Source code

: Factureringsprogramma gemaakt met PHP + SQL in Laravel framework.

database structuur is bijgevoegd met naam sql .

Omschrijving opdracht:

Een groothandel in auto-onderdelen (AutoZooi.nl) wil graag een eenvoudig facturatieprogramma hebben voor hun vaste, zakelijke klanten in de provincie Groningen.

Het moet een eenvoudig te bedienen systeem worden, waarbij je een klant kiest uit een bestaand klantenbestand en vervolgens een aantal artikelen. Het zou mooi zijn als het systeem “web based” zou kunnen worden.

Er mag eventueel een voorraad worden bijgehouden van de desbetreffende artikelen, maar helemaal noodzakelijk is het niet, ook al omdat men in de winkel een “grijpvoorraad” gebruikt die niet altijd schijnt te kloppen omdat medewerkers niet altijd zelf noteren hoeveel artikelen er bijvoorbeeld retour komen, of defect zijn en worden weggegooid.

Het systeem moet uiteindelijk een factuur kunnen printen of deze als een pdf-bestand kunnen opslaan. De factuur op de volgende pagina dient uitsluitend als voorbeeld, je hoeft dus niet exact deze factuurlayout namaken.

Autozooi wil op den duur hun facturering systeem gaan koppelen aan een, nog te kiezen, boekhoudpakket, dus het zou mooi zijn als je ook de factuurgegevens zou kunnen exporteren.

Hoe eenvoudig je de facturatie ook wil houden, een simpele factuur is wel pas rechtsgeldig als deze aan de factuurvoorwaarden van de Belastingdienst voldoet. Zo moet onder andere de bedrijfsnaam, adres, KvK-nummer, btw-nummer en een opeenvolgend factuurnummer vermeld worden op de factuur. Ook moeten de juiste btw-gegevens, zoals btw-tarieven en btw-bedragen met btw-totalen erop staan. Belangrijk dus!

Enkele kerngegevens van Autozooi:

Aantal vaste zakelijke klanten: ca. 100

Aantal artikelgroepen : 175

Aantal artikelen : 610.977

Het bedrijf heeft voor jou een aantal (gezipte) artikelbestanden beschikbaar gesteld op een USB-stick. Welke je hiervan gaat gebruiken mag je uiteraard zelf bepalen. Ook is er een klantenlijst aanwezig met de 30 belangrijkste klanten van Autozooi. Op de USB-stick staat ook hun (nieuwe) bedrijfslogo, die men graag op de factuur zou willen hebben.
——
# [The problem]
Copy out all of the records above word for word, keeping every line unchanged.

# [Answer box]
Source code

: Factureringsprogramma gemaakt met PHP + SQL in Laravel framework.

database structuur is bijgevoegd met naam sql .

Omschrijving opdracht:

Een groothandel in auto-onderdelen (AutoZooi.nl) wil graag een eenvoudig facturatieprogramma hebben voor hun vaste, zakelijke klanten in de provincie Groningen.

Het moet een eenvoudig te bedienen systeem worden, waarbij je een klant kiest uit een bestaand klantenbestand en vervolgens een aantal artikelen. Het zou mooi zijn als het systeem “web based” zou kunnen worden.

Er mag eventueel een voorraad worden bijgehouden van de desbetreffende artikelen, maar helemaal noodzakelijk is het niet, ook al omdat men in de winkel een “grijpvoorraad” gebruikt die niet altijd schijnt te kloppen omdat medewerkers niet altijd zelf noteren hoeveel artikelen er bijvoorbeeld retour komen, of defect zijn en worden weggegooid.

Het systeem moet uiteindelijk een factuur kunnen printen of deze als een pdf-bestand kunnen opslaan. De factuur op de volgende pagina dient uitsluitend als voorbeeld, je hoeft dus niet exact deze factuurlayout namaken.

Autozooi wil op den duur hun facturering systeem gaan koppelen aan een, nog te kiezen, boekhoudpakket, dus het zou mooi zijn als je ook de factuurgegevens zou kunnen exporteren.

Hoe eenvoudig je de facturatie ook wil houden, een simpele factuur is wel pas rechtsgeldig als deze aan de factuurvoorwaarden van de Belastingdienst voldoet. Zo moet onder andere de bedrijfsnaam, adres, KvK-nummer, btw-nummer en een opeenvolgend factuurnummer vermeld worden op de factuur. Ook moeten de juiste btw-gegevens, zoals btw-tarieven en btw-bedragen met btw-totalen erop staan. Belangrijk dus!

Enkele kerngegevens van Autozooi:

Aantal vaste zakelijke klanten: ca. 100

Aantal artikelgroepen : 175

Aantal artikelen : 610.977

Het bedrijf heeft voor jou een aantal (gezipte) artikelbestanden beschikbaar gesteld op een USB-stick. Welke je hiervan gaat gebruiken mag je uiteraard zelf bepalen. Ook is er een klantenlijst aanwezig met de 30 belangrijkste klanten van Autozooi. Op de USB-stick staat ook hun (nieuwe) bedrijfslogo, die men graag op de factuur zou willen hebben.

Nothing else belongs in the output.